Local News

Ground Broken On Downtown Raleigh's Tallest Building

Posted September 27, 2006

— In a few years, downtown Raleigh will get an addition to its skyline.

Ed Fritsch, president and chief executive officer of Highwoods Properties, and Scott Custer, chief executive officer of RBC Centura, hopped on Bobcat machines Tuesday to break ground on the 33-story RBC Plaza, a mixed-use tower in downtown Raleigh.

  • Images Of Tower

    "We've been looking forward to this day for many months, and the excitement of actually breaking ground certainly brings this project to life for us," Custer said. "We are proud to have RBC's name on this new building, which is sure to become a downtown Raleigh landmark."

    When it is built, the $100 million RBC Plaza will be 540 feet tall and will encompass more than 730,000 square feet of space, including office and retail space, parking and 11 stories of residential condominiums along Martin Street between Fayetteville and Wilmington streets.

    RBC Centura will be the building's anchor tenant, leasing about 130,000 square feet. The building will include 139 condominiums and 563 parking spots.

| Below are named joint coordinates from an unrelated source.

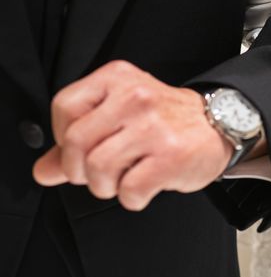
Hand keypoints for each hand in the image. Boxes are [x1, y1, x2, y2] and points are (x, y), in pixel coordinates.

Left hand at [32, 60, 234, 210]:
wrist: (219, 125)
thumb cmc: (168, 118)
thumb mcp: (121, 114)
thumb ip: (79, 140)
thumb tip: (44, 170)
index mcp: (119, 79)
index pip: (64, 107)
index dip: (64, 138)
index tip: (80, 148)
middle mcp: (135, 97)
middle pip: (76, 143)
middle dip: (80, 170)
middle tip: (99, 172)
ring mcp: (153, 126)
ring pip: (97, 170)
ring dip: (107, 186)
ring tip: (125, 177)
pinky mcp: (170, 156)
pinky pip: (129, 191)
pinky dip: (133, 197)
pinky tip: (146, 183)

One-, two- and three-bedroom condominium units are already for sale, starting at $200,000.

    Officials said they chose the site because of all the other projects happening downtown.

    "I hope it says we are making a statement about downtown, making a statement about our company," Custer said.

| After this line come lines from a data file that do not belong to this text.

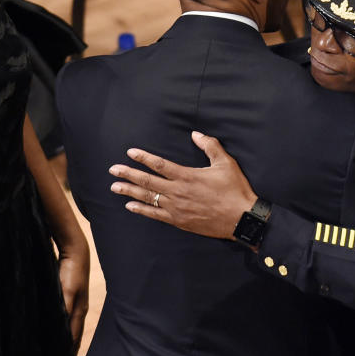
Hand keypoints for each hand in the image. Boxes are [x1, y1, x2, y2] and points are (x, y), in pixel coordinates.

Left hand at [56, 230, 89, 352]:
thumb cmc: (72, 272)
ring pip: (69, 328)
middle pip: (73, 336)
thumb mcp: (67, 292)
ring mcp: (75, 304)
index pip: (72, 339)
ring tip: (58, 355)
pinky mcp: (69, 297)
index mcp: (79, 312)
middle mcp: (78, 311)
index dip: (67, 353)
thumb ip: (64, 310)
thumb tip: (59, 332)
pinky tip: (54, 331)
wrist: (76, 251)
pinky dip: (61, 328)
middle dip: (67, 351)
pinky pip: (65, 318)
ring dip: (64, 341)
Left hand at [109, 131, 256, 239]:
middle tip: (113, 170)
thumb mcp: (226, 163)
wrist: (241, 218)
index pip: (159, 164)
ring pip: (148, 198)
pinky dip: (141, 210)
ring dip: (130, 192)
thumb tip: (195, 134)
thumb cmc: (235, 189)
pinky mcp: (179, 221)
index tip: (130, 153)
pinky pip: (155, 215)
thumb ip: (210, 146)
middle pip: (147, 182)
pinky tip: (130, 206)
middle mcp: (178, 192)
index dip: (143, 158)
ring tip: (115, 187)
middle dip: (128, 174)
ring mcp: (177, 208)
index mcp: (187, 176)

    "We believe in suburban infill not suburban sprawl, building locations in the Southeast that possess great promise for the long-term future," Fritsch said. "Downtown Raleigh fronting our new Fayetteville Street is exactly such a place of promise."

    Construction on the new building is expected to be complete by fall 2008, and about 2,000 people are expected to use the tower daily once open.

    City planners said the tower is going up 33 stories primarily so Highwoods can make the most of the building's small footprint -- it's being built on less than an acre -- than for bragging rights.

    "Today, it's more about economics, making sure you can lease up your commercial space and you can sell the condo units," said Mitch Silver, Raleigh's planning director.